During the spectacular lightning show, the team ventured out to taste the local cuisine.

While Brian and I opted for beef, noodles and rice, Joseph and Salvo were more adventurous. But I'm afraid the fish eyes just didn't seem all that appetising.

With local laws forbidding alcohol consumption except in private quarters, Joseph treated all within hearing distance of the hotel pool to a taste of a well-know local spirit produced in Plymouth. How to win friends and influence people!

Today it's shirt and tie time as we are due to meet the British High Commisioner!


Last night the team had the first chance to do something 'unofficial' - a break from our schedule - so we visited a local football match.

Mr John Saville, The British High Commissioner

Mr John Saville, The British High Commissioner

The Brunei Premier League match between ABDB and Indera was watched by a crowd of about - wait for it - 100 !

There seemed to be more interest surrounding a bunch of escaped convicts wearing Plymouth Argyle shirts than in the match, where entry was two Brunei Dollars (about 39p).

This morning we visited a local resort to swim in the South China Sea before making an appearance live on Pilihan FM, a state controlled radio station.

Tomorrow it's off to a local hospital to present some signed Plymouth Argyle and Plymouth Albion shirts to local children.
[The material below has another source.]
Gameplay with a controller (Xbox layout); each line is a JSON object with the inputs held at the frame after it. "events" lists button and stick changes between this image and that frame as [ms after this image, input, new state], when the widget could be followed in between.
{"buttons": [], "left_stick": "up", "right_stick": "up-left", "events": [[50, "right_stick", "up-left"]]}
Early this morning we paid a visit to a local hospital to hand out goodies from Plymouth, including signed items from Albion and Argyle.

Once again, the national TV and press were following our every move as we met the children.

The respect from such young people was amazing, shaking hands then raising your hand to their forehead as they meet you.

Sparksy visits a local hospital

Sparksy visits a local hospital

Salvo then was able to meet an expert in urology to exchange ideas and working practises.

After our visit came the first period of free time since we arrived, so I drove over the border to Malaysia.

The poverty was clear to see, but attention towards us was immense as we were told foriegn tourists never visit the town we stopped in.

But, like Brunei, everyone was so friendly towards us as we strolled around in heat in excess of 100 degrees - which has got to almost unbearable levels.


A trip into the outer edges of the jungle gave us the opportunity of seeing the Probiscus monkeys.

Brunei is the only place in the world that these endangered species can be found, and the sight was wonderful.

Travelling in my boat from the capital, we were taken into the wilds and as soon as one was spotted the engine was switched off so we wouldn't scare them.

Soon many were swinging around the trees as our cameras worked overtime.

Our final engagement this morning took us to a local charity shop that's recently opened - the first in the city.

This afternoon will see the only chance we've had for a little shopping before our flight home.

Stopping in Dubai en route, we hope to be back in time for kick-off at Home Park on Saturday, with our plane due to land in Plymouth at 1.50pm.

Thanks to everyone for your support - we will be making an announcement on our final total raised very soon!